DANGEROUS GAMES (1986)
1) It's My Life; 2) Undercover; 3) That Ain't Nothin'; 4) No Imagination; 5) Ohayo Tokyo; 6) Dangerous Games; 7) Blue Boar; 8) Only One Woman; 9) The Witchwood; 10) Double Man; 11) Night Of The Shooting Star.
As Steve Vai must have realized the error of his ways, he reasonably quit, and, in a last attempt to keep the band going, Bonnett hired Danny Johnson in his place, whose main credits up to then included playing on several Rick Derringer records, as well as Rod Stewart's Tonight I'm Yours and Alice Cooper's Special Forces. This suggests several possibilities, some good, some bad; the reality is such that, in Johnson's hands, Alcatrazz' last album sounds like a cross between what it used to be and Rod Stewart: a mix of dumb hard rock and equally dumb electronic pop.
But even under these conditions, it is still the best album Alcatrazz have ever released, although I am voicing an opinion here that is entirely my own. The usual consensus over Alcatrazz is that the band pretty much said it all with No Parole, then misfired twice, once by including Vai who was too good for the band, twice by including Johnson who was too bad for it. (An alternate consensus, of course, is that Alcatrazz only misfired once, by forming).
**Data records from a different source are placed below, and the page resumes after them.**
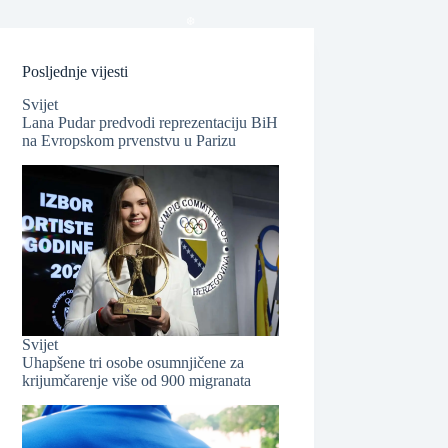
Posljednje vijesti
Svijet
Lana Pudar predvodi reprezentaciju BiH
na Evropskom prvenstvu u Parizu
❆
Svijet
Uhapšene tri osobe osumnjičene za
krijumčarenje više od 900 migranata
I believe, however, that such a consensus is most likely to emerge from people who either have not listened to the records in the first place, or those who scooped them up in «genre-expecting» mode — bracing themselves for crunchy metal when what they got was Eighties' pop.
As far as Eighties' pop goes, we have all heard worse. Yes, Dangerous Games blandly exploits all of the decade's clichés, adding lifeless keyboards and familiar simplistic dance beats to audience-friendly, harmless metal guitars and Bonnet's macho yelling. In that respect, it is horrible. But the songs are better: Johnson, as opposed to both of the wizards whose shoes he was filling, writes the music in an attempt to produce decent tunes rather than serve as launchpads for his sonic rocketships. Not that he cannot play — he has got plenty of technique — but there is only a very small bunch of ecstatic solos here, meaning that, in all likelihood, he was consciously trying to shift the band's image from «Mad Guitarist Sanitarium» to something more modest.
It is all best illustrated by their choice of a cover tune: the Animals' 'It's My Life' is given a predictably bleary arrangement, with the main riff sounding thrice as loud and monstruous as it used to be in 1965, but thrice as less threatening — yet the song itself has never lost any of its greatness, and to hear it even in this arrangement (which is at least true to the original melody) is preferable to wasting time on four minutes of Malmsteen's rucus.
To cut a long story short, rockers like 'That Ain't Nothin', 'Blue Boar', and the title track, pop songs like 'Undercover', and even soul ballads like 'Only One Woman' all have modest hooks that deserve being tried out with better arrangements (and perhaps a different singer). Not that it really matters: saying that Dangerous Games displays a higher level of songwriting than Disturbing The Peace is, above all, just pedantic, and, like all other Alcatrazz records, it cannot hope for anything other than a thumbs down rating. But if mainstream pop-rock in big frizzy Eighties fashion does get your juices flowing, go for this — you will get all the muscles and all the big hair without all the guitar masturbation. It is a different sort of lack of taste.